How many lines in the records below contain the string "positive"? Matching is case-sensitive; reply with the number only.

═════ MATERIAL FOR THIS EXERCISE ═════

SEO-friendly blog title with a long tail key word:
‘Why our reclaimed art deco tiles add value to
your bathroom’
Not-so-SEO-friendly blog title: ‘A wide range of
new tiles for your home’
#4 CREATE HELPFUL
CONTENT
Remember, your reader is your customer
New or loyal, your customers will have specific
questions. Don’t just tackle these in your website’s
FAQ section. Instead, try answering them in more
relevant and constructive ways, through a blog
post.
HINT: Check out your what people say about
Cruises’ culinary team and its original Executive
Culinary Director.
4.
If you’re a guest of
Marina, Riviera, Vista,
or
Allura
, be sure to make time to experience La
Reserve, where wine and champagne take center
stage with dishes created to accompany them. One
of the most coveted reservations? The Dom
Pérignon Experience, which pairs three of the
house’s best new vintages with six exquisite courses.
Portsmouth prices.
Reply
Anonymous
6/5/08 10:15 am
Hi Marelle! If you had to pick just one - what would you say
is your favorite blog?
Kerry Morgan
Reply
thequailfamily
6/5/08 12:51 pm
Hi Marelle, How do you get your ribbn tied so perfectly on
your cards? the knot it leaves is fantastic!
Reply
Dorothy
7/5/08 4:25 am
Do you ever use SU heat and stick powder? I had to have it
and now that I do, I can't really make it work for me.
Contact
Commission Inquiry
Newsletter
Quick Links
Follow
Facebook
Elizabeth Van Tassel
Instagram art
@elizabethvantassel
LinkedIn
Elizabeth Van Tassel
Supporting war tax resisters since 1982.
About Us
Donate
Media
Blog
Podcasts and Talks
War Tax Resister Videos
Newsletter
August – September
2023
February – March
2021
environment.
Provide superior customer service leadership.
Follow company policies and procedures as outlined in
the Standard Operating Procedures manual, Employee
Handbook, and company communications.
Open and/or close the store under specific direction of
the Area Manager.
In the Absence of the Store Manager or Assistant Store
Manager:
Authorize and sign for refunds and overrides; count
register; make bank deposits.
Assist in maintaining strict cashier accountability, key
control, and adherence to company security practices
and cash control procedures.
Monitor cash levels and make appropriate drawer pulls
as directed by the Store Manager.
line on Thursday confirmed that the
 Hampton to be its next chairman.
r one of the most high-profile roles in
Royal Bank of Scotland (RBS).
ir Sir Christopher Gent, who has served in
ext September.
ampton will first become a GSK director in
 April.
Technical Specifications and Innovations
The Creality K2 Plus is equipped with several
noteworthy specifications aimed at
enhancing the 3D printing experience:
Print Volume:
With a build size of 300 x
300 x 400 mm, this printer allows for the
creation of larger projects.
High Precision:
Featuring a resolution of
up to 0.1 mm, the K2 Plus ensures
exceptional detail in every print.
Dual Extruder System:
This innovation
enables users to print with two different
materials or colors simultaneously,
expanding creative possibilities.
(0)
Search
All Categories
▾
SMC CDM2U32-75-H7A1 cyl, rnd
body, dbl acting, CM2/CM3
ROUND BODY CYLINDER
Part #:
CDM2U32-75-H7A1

═════
═════ MATERIAL FOR THIS EXERCISE ═════

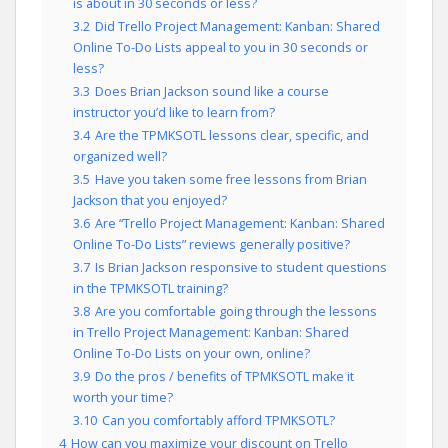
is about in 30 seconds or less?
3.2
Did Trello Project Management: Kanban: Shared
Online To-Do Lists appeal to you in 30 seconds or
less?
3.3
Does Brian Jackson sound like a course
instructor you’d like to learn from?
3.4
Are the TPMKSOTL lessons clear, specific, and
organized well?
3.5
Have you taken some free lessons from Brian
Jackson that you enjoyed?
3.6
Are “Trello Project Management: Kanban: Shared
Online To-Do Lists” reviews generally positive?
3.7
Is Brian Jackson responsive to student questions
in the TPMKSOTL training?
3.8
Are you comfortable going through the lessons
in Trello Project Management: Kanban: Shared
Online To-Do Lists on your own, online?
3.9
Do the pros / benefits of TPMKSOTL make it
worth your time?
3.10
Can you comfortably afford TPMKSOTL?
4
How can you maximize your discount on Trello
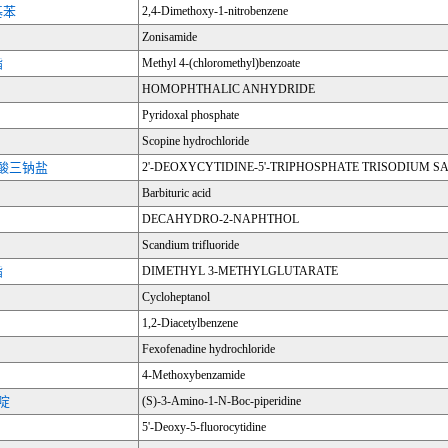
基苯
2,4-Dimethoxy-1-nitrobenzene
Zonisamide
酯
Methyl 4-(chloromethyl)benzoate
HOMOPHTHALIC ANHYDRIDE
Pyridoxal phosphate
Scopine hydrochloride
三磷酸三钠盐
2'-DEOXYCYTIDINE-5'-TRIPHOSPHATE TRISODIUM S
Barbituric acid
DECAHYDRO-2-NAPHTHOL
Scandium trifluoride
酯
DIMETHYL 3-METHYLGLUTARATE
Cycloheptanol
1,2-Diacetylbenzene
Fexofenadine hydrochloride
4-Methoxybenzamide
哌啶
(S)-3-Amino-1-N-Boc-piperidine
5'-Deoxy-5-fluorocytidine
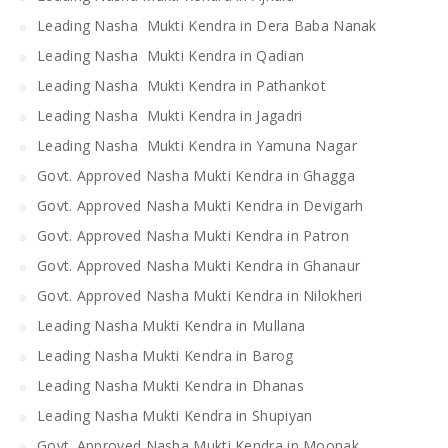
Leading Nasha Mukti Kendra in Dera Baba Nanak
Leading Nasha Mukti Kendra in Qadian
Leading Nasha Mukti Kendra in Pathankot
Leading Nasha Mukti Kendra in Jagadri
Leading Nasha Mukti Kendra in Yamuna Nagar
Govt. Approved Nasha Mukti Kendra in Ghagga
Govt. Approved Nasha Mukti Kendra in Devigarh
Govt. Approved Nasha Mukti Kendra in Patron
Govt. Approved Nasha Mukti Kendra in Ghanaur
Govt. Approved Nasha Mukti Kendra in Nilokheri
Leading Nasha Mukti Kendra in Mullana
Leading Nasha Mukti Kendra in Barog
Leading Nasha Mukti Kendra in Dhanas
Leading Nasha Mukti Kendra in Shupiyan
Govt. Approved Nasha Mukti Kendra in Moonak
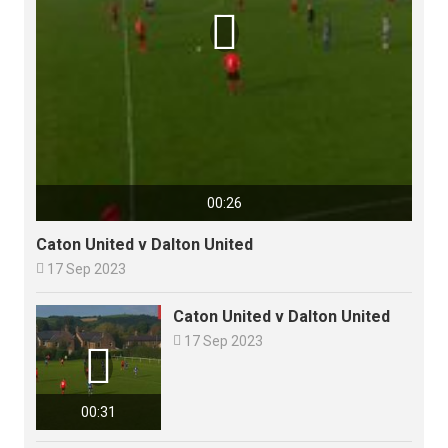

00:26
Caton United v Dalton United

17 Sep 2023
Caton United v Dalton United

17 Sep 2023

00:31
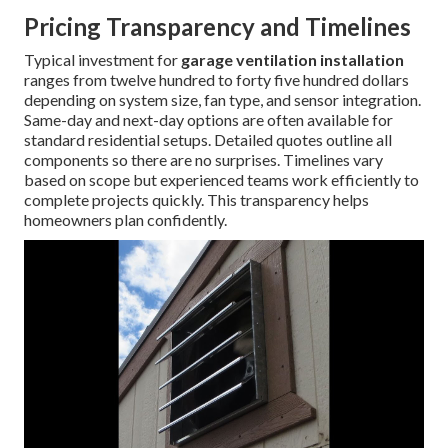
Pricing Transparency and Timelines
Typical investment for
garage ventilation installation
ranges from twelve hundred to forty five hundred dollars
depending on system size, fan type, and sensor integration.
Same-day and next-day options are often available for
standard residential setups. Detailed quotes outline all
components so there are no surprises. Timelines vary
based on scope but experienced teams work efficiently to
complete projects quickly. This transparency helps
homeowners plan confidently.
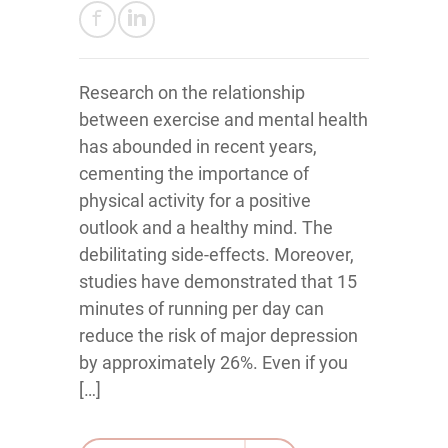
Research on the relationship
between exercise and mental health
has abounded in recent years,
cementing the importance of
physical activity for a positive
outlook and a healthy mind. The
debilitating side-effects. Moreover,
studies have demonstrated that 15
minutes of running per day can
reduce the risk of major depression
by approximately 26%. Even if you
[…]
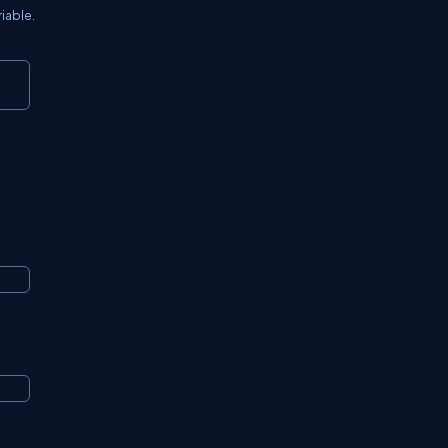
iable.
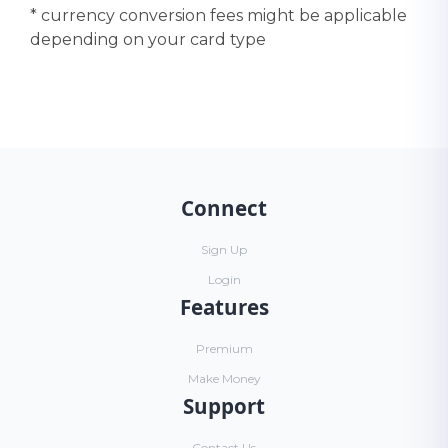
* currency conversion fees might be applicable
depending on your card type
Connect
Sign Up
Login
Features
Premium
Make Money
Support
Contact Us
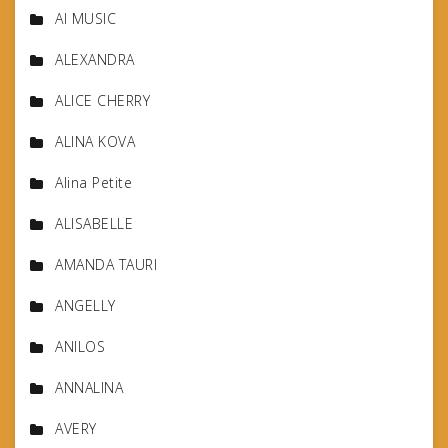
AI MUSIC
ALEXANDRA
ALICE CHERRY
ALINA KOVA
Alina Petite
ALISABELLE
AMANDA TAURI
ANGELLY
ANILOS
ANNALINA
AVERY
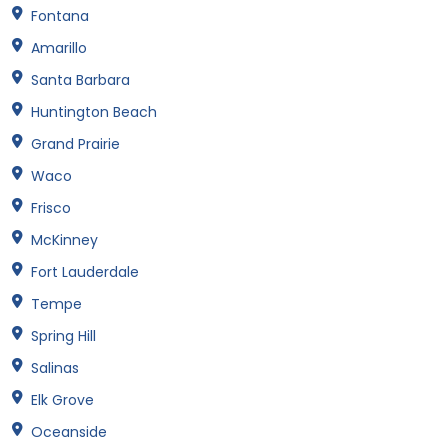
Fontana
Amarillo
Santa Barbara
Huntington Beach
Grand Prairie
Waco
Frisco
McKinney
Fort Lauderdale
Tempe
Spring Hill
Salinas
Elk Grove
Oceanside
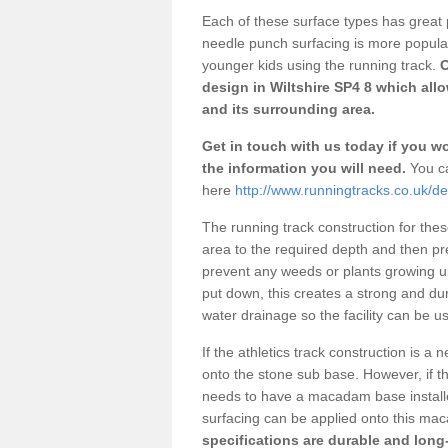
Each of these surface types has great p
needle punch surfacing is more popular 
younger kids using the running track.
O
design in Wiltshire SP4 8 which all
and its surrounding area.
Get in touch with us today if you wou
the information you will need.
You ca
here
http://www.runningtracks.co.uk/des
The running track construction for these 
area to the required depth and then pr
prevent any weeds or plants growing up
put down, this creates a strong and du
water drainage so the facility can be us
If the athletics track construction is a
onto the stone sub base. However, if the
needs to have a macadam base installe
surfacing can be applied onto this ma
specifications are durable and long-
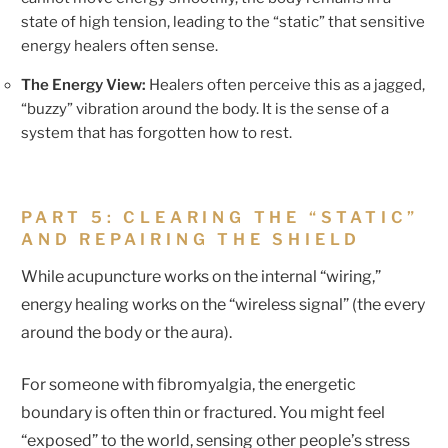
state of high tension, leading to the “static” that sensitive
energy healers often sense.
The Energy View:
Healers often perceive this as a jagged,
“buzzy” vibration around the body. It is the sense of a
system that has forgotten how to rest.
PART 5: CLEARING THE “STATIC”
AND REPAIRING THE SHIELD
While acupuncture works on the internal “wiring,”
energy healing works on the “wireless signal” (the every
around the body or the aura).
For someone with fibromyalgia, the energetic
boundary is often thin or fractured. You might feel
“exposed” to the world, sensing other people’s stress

═════

* **ANSWER TO THE PROBLEM**
2